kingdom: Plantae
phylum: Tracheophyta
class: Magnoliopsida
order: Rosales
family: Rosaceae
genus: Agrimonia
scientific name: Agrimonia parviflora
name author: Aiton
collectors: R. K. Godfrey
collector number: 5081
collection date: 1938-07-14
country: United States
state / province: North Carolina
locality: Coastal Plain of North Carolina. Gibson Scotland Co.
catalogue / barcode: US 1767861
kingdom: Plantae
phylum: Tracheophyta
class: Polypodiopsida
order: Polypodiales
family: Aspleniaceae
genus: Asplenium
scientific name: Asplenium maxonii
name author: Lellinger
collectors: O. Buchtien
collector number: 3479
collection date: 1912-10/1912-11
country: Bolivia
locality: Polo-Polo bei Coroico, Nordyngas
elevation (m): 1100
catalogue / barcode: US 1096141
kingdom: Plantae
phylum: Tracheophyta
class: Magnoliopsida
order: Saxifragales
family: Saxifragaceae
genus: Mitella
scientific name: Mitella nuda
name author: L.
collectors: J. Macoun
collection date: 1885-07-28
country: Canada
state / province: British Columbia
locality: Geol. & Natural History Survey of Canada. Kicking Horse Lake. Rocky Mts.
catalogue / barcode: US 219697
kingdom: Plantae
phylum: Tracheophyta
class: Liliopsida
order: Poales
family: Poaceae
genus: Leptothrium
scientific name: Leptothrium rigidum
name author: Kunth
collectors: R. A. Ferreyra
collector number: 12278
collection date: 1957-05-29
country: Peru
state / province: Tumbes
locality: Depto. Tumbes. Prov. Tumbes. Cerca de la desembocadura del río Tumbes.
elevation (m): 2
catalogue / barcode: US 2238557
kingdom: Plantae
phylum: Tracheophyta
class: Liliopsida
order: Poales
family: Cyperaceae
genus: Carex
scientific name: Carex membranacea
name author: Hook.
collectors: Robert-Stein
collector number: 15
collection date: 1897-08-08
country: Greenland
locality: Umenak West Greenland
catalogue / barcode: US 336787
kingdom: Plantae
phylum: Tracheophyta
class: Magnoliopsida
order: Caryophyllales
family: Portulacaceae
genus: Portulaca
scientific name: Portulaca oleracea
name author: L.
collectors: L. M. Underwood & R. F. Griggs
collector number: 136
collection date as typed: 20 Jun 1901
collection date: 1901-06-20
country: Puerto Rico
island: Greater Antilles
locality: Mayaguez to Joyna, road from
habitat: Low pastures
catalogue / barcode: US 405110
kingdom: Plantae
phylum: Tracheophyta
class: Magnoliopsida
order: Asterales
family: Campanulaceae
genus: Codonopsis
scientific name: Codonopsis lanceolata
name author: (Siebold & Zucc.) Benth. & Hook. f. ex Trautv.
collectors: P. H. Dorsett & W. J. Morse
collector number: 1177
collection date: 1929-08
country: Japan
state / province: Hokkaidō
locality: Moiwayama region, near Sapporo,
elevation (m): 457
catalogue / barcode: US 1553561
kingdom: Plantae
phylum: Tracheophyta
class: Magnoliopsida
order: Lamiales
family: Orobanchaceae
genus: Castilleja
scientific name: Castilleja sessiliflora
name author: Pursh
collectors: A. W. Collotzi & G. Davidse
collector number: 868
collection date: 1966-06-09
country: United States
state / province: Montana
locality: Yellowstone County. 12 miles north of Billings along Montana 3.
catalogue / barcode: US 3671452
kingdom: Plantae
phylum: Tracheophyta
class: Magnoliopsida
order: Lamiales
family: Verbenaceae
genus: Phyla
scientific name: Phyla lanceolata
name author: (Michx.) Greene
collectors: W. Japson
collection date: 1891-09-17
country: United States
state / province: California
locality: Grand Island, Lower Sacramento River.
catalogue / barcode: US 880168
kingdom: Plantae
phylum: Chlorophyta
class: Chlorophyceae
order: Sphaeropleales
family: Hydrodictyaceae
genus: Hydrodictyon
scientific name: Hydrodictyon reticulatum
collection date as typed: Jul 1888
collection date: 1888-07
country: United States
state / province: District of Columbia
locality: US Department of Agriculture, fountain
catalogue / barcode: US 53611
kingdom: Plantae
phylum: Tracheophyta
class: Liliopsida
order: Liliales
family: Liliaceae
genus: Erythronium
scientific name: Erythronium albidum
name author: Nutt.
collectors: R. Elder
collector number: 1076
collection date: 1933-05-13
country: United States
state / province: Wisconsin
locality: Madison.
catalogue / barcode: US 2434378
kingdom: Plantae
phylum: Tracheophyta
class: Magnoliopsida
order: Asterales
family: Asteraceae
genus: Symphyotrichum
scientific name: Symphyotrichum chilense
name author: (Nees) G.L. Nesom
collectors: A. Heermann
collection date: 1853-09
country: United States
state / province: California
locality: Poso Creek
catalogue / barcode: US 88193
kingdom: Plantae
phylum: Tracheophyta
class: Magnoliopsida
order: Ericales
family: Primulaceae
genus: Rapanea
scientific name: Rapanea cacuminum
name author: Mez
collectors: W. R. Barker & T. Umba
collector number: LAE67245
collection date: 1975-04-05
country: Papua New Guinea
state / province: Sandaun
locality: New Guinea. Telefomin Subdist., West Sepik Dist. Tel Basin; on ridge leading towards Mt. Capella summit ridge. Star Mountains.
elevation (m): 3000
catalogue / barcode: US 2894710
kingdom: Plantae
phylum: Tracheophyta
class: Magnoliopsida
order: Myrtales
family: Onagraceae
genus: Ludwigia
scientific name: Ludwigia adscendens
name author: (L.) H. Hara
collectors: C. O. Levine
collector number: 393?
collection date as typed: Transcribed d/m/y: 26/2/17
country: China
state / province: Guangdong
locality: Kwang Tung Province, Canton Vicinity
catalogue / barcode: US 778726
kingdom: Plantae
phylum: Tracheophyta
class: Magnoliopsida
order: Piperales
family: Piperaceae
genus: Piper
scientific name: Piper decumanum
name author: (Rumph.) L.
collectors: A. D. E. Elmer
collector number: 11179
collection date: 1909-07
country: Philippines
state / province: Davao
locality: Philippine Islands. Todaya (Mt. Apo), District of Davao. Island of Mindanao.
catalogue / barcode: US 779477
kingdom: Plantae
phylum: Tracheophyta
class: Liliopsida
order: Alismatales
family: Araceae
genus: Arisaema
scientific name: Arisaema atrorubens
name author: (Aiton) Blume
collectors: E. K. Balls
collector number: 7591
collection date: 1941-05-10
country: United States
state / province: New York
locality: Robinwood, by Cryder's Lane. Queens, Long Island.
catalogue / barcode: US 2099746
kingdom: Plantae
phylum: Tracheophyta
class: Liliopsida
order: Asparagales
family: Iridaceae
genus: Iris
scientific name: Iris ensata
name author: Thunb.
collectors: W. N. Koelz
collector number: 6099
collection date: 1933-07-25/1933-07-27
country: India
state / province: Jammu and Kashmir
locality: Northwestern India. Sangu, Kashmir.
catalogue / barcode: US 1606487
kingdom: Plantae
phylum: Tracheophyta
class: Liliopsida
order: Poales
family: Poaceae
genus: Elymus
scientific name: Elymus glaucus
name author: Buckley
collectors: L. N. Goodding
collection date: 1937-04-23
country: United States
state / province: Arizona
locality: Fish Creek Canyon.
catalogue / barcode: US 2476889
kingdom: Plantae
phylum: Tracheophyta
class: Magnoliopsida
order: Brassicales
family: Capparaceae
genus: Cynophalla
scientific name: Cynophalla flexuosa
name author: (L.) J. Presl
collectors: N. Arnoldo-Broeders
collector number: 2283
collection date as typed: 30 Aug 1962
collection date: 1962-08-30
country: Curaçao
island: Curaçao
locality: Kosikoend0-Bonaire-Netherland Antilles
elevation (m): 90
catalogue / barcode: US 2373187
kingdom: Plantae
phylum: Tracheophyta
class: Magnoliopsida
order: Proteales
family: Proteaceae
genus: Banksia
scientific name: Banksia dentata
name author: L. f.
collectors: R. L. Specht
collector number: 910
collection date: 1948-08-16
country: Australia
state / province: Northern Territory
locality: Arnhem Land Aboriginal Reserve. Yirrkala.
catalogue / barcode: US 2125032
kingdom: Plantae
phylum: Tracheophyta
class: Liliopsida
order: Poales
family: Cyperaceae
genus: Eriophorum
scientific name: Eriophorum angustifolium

▶ [PROBLEM REQUIREMENTS]: Put the lines above, from the line containing "genus: Rapanea" through the line containing "order: Alismatales", both included, into a numbered list with any blank lines left out. List only those lines.

▶ [RESPONSE TO THIS EXERCISE]:
1. genus: Rapanea
2. scientific name: Rapanea cacuminum
3. name author: Mez
4. collectors: W. R. Barker & T. Umba
5. collector number: LAE67245
6. collection date: 1975-04-05
7. country: Papua New Guinea
8. state / province: Sandaun
9. locality: New Guinea. Telefomin Subdist., West Sepik Dist. Tel Basin; on ridge leading towards Mt. Capella summit ridge. Star Mountains.
10. elevation (m): 3000
11. catalogue / barcode: US 2894710
12. kingdom: Plantae
13. phylum: Tracheophyta
14. class: Magnoliopsida
15. order: Myrtales
16. family: Onagraceae
17. genus: Ludwigia
18. scientific name: Ludwigia adscendens
19. name author: (L.) H. Hara
20. collectors: C. O. Levine
21. collector number: 393?
22. collection date as typed: Transcribed d/m/y: 26/2/17
23. country: China
24. state / province: Guangdong
25. locality: Kwang Tung Province, Canton Vicinity
26. catalogue / barcode: US 778726
27. kingdom: Plantae
28. phylum: Tracheophyta
29. class: Magnoliopsida
30. order: Piperales
31. family: Piperaceae
32. genus: Piper
33. scientific name: Piper decumanum
34. name author: (Rumph.) L.
35. collectors: A. D. E. Elmer
36. collector number: 11179
37. collection date: 1909-07
38. country: Philippines
39. state / province: Davao
40. locality: Philippine Islands. Todaya (Mt. Apo), District of Davao. Island of Mindanao.
41. catalogue / barcode: US 779477
42. kingdom: Plantae
43. phylum: Tracheophyta
44. class: Liliopsida
45. order: Alismatales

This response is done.